══ ENTRADAS DE DADOS ══
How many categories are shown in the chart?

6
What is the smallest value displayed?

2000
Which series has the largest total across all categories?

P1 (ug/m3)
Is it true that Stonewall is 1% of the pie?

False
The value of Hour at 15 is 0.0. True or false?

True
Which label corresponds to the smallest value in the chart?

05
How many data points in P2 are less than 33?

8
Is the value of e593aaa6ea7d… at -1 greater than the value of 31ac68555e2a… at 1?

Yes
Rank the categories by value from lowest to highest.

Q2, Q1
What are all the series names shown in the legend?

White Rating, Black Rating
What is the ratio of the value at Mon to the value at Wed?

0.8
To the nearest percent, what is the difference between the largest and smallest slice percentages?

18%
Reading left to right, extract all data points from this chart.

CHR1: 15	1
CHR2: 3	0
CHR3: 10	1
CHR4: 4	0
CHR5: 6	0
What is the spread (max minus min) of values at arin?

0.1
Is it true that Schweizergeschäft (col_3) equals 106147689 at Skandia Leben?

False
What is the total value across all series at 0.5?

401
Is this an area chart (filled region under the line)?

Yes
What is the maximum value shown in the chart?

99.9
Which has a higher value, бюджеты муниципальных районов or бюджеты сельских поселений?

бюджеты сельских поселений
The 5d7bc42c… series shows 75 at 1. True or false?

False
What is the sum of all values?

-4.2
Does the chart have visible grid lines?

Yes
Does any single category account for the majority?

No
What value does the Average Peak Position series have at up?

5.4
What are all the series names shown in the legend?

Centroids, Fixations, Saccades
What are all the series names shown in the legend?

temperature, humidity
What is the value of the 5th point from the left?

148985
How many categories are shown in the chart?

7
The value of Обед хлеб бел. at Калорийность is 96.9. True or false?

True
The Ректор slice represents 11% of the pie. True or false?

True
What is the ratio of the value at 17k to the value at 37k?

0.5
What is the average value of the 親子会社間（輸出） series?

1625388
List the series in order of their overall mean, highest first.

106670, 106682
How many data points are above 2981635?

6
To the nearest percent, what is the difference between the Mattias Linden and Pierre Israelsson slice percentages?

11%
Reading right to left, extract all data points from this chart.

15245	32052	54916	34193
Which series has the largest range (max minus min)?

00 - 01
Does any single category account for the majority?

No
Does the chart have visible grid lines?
═══
Filtre as entradas acima: quais linhas contêm a palavra "categories"? Copie cada uma delas.

> _RESOLUÇÃO DA TAREFA_:
How many categories are shown in the chart?
Which series has the largest total across all categories?
Rank the categories by value from lowest to highest.
How many categories are shown in the chart?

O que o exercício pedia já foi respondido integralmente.